Von der Idee zur Lösung: Crossen gestaltet Telemedizin selbst
Apr 30, 2026, 10:37:33 AM | Stadtwerke Jena Gruppe | Aktuelles, Pressemitteilungen | jenergie
Nach der Informationsveranstaltung im Januar ist Crossen an der Elster den nächsten Schritt in Richtung eines eigenen Telemedizinraums gegangen: Beim Bürgerdialog im Klubhaus stand am Mittwoch, 29. April, die aktive Mitgestaltung des geplanten Angebots im Mittelpunkt. Rund 30 Bürgerinnen und Bürger sowie lokale Akteure – darunter Bürgermeister Herbert Zimmermann, lokale Hausärzte und die ansässige Apotheke – folgten der Einladung von Stadtwerke-Tochter jENERGIE, dem Smart City Team der Stadt Jena und der Gemeinde. Der Fokus lag bewusst auf der Altersgruppe 60+, die später zu den Hauptnutzern zählen wird.
Vom Zuhören zum Mitmachen
Nach einem kurzen Impuls ging es direkt in die Praxis: Im World-Café-Format arbeiteten die Teilnehmenden daran, Bedarfe, Hürden und Lösungen des Telemedizinraums aus Sicht der Bürger in Crossen zusammenzutragen. Besonders prägend war dabei die Mischung aus Bürgern und Fachpartnern: An jedem Thementisch kamen beide Seiten direkt ins Gespräch – begleitet von Experten aus Medizin, Versorgung und Projektumfeld, unter anderem von zollsoft, dem Universitätsklinikum Jena und der AWO.

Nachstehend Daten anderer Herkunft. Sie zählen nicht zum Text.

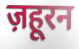
ज़हूरन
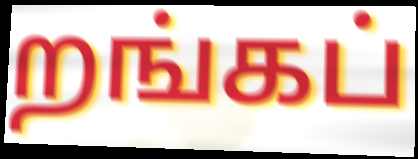
றங்கப்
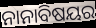
ନାନାବିଷୟର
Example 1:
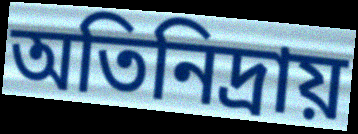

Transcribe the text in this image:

অতিনিদ্রায়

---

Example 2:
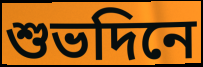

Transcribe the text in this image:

শুভদিনে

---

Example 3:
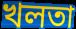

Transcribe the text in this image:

খলতা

Mandy Steinbrück, Projektleiterin bei jENERGIE: „Wir bringen in Sachen Telemedizin zwar zahlreiche Erfahrungen aus dem Smarten Quartier Jena-Lobeda mit – die konkrete Ausgestaltung für Crossen entsteht aber hier. Entscheidend ist, dass wir die Gegebenheiten vor Ort berücksichtigen und daraus Lösungen entwickeln, die im Alltag wirklich funktionieren. Deshalb war es uns wichtig, die Bürger frühzeitig einzubeziehen.“
Verschiedene Themen – ein gemeinsames Ziel
Im Austausch grenzten die Teilnehmenden ein, wer die Telemedizin in Crossen künftig nutzen wird und in welchen konkreten Situationen das Angebot helfen kann. Ebenso erarbeiteten sie, wie der Telemedizinraum im Klubhaus konkret funktionieren soll – von der Ausstattung bis zur Einbindung lokaler Partner. Auch zum Betrieb formulierten die Teilnehmenden klare Anforderungen: Sie erwarten verlässliche Zeiten, einfache Abläufe und eine persönliche Begleitung vor Ort. Gleichzeitig betonten sie, wie wichtig es ist, das Angebot im Ort zu verankern, bestehende Akteure einzubinden und Vertrauen aufzubauen – besonders bei älteren Menschen. Ein zentrales Ergebnis: Telemedizin wird vor allem dann angenommen, wenn sie einfach, begleitet und vertrauenswürdig gestaltet ist.
Auch wenn die Erfahrungen aus dem Smarten Quartier Jena-Lobeda eine wichtige Grundlage bilden, zeigte sich im Dialog klar: Die Übertragung ins Umland funktioniert nur, wenn die lokalen Gegebenheiten mitgedacht werden. Neben der technischen Ausstattung braucht es vor allem unterstützendes Personal und verlässliche Ansprechpartner, damit das Angebot vor Ort angenommen wird.
Versorgung gemeinsam weiterdenken
Der Bürgerdialog knüpft an eine konkrete Herausforderung in Crossen an: Seit dem Ruhestand der langjährigen Hausärztin vor zwei Jahren besteht vor Ort eine Lücke in der medizinischen Versorgung. Viele Patienten müssen seitdem längere Wege für einen Arztbesuch in Kauf nehmen. Der Telemedizinraum soll hier künftig eine Ergänzung bieten.
Der Dialog hat gezeigt: Aus anfänglicher Skepsis gegenüber digitalen Arztsprechstunden wächst in Crossen zunehmend Offenheit – und die Bereitschaft, das neue Angebot aktiv mitzugestalten. Die Ergebnisse des Bürgerdialogs werden nun ausgewertet und fließen in die weitere Planung ein. Im Herbst 2026 soll der erste Patient aus Crossen im Telemedizinraum behandelt werden.